您们是什么时候开始决定将 GPT 这样的大模型融入业务?您们是如何选择模型的,基于什么原因,当前模型跟 ChatGPT 的区别主要是什么?
在这些场景中,该模型存在什么优势?是否存在对准确性和可靠性的担忧?
您们是如何在工作环境中使用大模型的?在落地过程中,您们遇到的最大挑战是什么?
用于数据分析和商业智能的 AIGC,针对不同场景是否需要不同训练数据(以及使用数据进行模型微调的步骤)?怎么保证效果更好?
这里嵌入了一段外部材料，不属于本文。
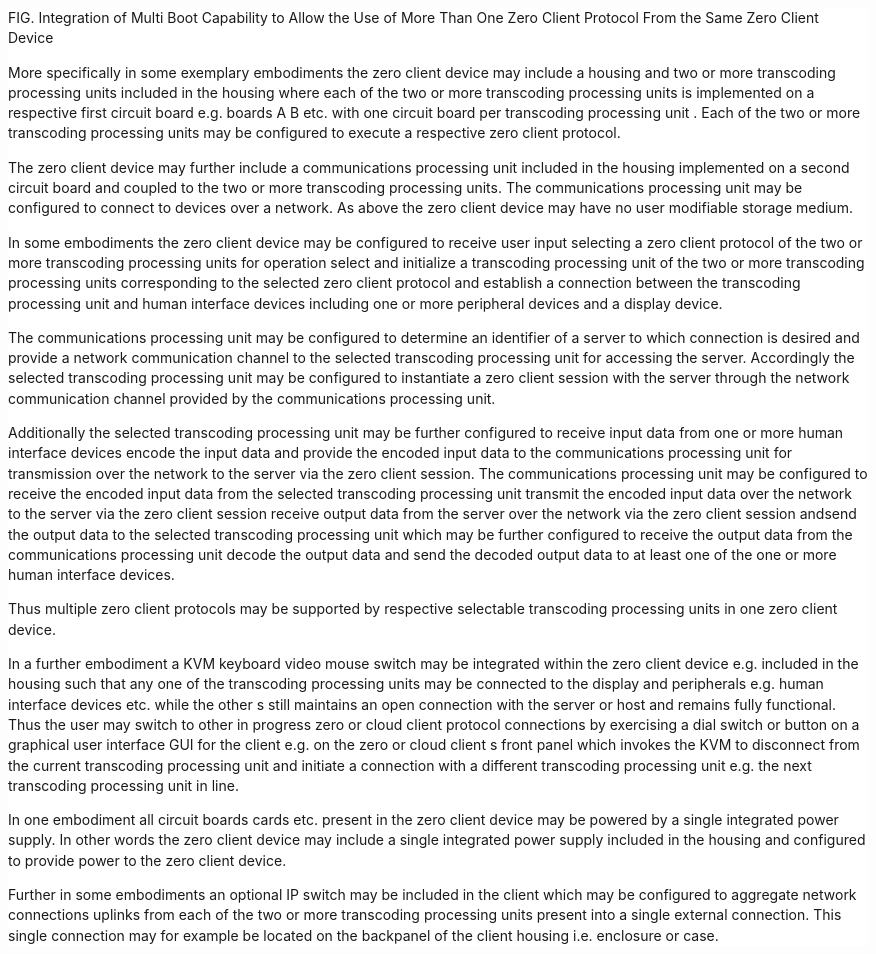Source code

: FIG. Integration of Multi Boot Capability to Allow the Use of More Than One Zero Client Protocol From the Same Zero Client Device

More specifically in some exemplary embodiments the zero client device may include a housing and two or more transcoding processing units included in the housing where each of the two or more transcoding processing units is implemented on a respective first circuit board e.g. boards A B etc. with one circuit board per transcoding processing unit . Each of the two or more transcoding processing units may be configured to execute a respective zero client protocol.

The zero client device may further include a communications processing unit included in the housing implemented on a second circuit board and coupled to the two or more transcoding processing units. The communications processing unit may be configured to connect to devices over a network. As above the zero client device may have no user modifiable storage medium.

In some embodiments the zero client device may be configured to receive user input selecting a zero client protocol of the two or more transcoding processing units for operation select and initialize a transcoding processing unit of the two or more transcoding processing units corresponding to the selected zero client protocol and establish a connection between the transcoding processing unit and human interface devices including one or more peripheral devices and a display device.

The communications processing unit may be configured to determine an identifier of a server to which connection is desired and provide a network communication channel to the selected transcoding processing unit for accessing the server. Accordingly the selected transcoding processing unit may be configured to instantiate a zero client session with the server through the network communication channel provided by the communications processing unit.

Additionally the selected transcoding processing unit may be further configured to receive input data from one or more human interface devices encode the input data and provide the encoded input data to the communications processing unit for transmission over the network to the server via the zero client session. The communications processing unit may be configured to receive the encoded input data from the selected transcoding processing unit transmit the encoded input data over the network to the server via the zero client session receive output data from the server over the network via the zero client session andsend the output data to the selected transcoding processing unit which may be further configured to receive the output data from the communications processing unit decode the output data and send the decoded output data to at least one of the one or more human interface devices.

Thus multiple zero client protocols may be supported by respective selectable transcoding processing units in one zero client device.

In a further embodiment a KVM keyboard video mouse switch may be integrated within the zero client device e.g. included in the housing such that any one of the transcoding processing units may be connected to the display and peripherals e.g. human interface devices etc. while the other s still maintains an open connection with the server or host and remains fully functional. Thus the user may switch to other in progress zero or cloud client protocol connections by exercising a dial switch or button on a graphical user interface GUI for the client e.g. on the zero or cloud client s front panel which invokes the KVM to disconnect from the current transcoding processing unit and initiate a connection with a different transcoding processing unit e.g. the next transcoding processing unit in line.

In one embodiment all circuit boards cards etc. present in the zero client device may be powered by a single integrated power supply. In other words the zero client device may include a single integrated power supply included in the housing and configured to provide power to the zero client device.

Further in some embodiments an optional IP switch may be included in the client which may be configured to aggregate network connections uplinks from each of the two or more transcoding processing units present into a single external connection. This single connection may for example be located on the backpanel of the client housing i.e. enclosure or case.
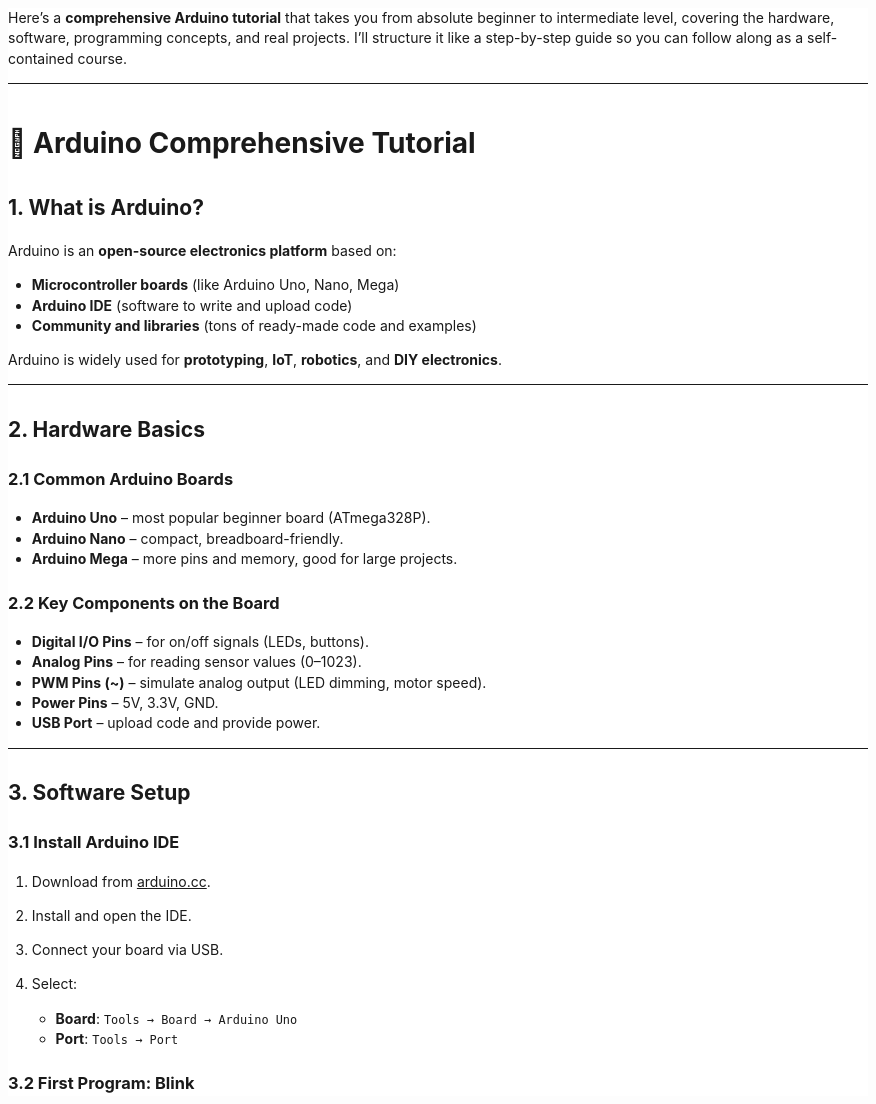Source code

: Here’s a **comprehensive Arduino tutorial** that takes you from absolute beginner to intermediate level, covering the hardware, software, programming concepts, and real projects. I’ll structure it like a step-by-step guide so you can follow along as a self-contained course.

---

# 🌟 Arduino Comprehensive Tutorial

## 1. What is Arduino?

Arduino is an **open-source electronics platform** based on:

* **Microcontroller boards** (like Arduino Uno, Nano, Mega)
* **Arduino IDE** (software to write and upload code)
* **Community and libraries** (tons of ready-made code and examples)

Arduino is widely used for **prototyping**, **IoT**, **robotics**, and **DIY electronics**.

---

## 2. Hardware Basics

### 2.1 Common Arduino Boards

* **Arduino Uno** – most popular beginner board (ATmega328P).
* **Arduino Nano** – compact, breadboard-friendly.
* **Arduino Mega** – more pins and memory, good for large projects.

### 2.2 Key Components on the Board

* **Digital I/O Pins** – for on/off signals (LEDs, buttons).
* **Analog Pins** – for reading sensor values (0–1023).
* **PWM Pins (\~)** – simulate analog output (LED dimming, motor speed).
* **Power Pins** – 5V, 3.3V, GND.
* **USB Port** – upload code and provide power.

---

## 3. Software Setup

### 3.1 Install Arduino IDE

1. Download from [arduino.cc](https://www.arduino.cc/en/software).
2. Install and open the IDE.
3. Connect your board via USB.
4. Select:

   * **Board**: `Tools → Board → Arduino Uno`
   * **Port**: `Tools → Port`

### 3.2 First Program: Blink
该模型在客户支持、潜在客户生成和数据分析等方面的效果如何?
是否可以估算下使用 “GPT”模型的相关成本?对比成本,您们如何看待它的价值?
使用“GPT”模型能写出比数据分析师更好的 SQL 吗?
您认为会对哪些岗位造成影响?AIGC 会让数据分析师失业吗?为什么?
有人认为 AIGC 对数据库 / 大数据产品的改进可能只占其所有功能 / 亮点的 1%,还有剩下的很多考量因素对于客户来说更加关键,您怎么看?
在辅助写代码方面,目前大家有两种看法,一个是认为写出来的不好用,另一个是觉得效果很好,那在您们内部使用过程中,是个什么情况?
提示工程是否非常重要?您们积累了哪些经验或心得?
InfoQ:从行业发展角度来看,您认为“GPT”和生成式人工智能会催生出一波新的人工智能公司吗?
自去年年底 ChatGPT 掀起一轮 AIGC 热潮以来,国内外科技企业扎堆发布大模型,大佬也纷纷为自家大模型站台,甚至不惜掀起“口水战”。我们不可否认大模型优化了人类与机器交互方式,是效率的革命,然而作为开发者,我们更关心的是如何让大模型深入落地,在更多场景中把大模型的能力真正用起来。
现阶段这种实践经验尤为宝贵,但好在如何落地也是惟客数据的关注焦点,自 ChatGPT 出现后,惟客数据就开始了探索,并将之应用到了内部开发人员使用的场景,以及给已有产品赋能的场景中。应用新技术有哪些门道,我们为此采访了惟客数据 AI 算法专家李翔博士,他从模型选择、应用搭建、提示工程、实践效果等多方面进行了解答。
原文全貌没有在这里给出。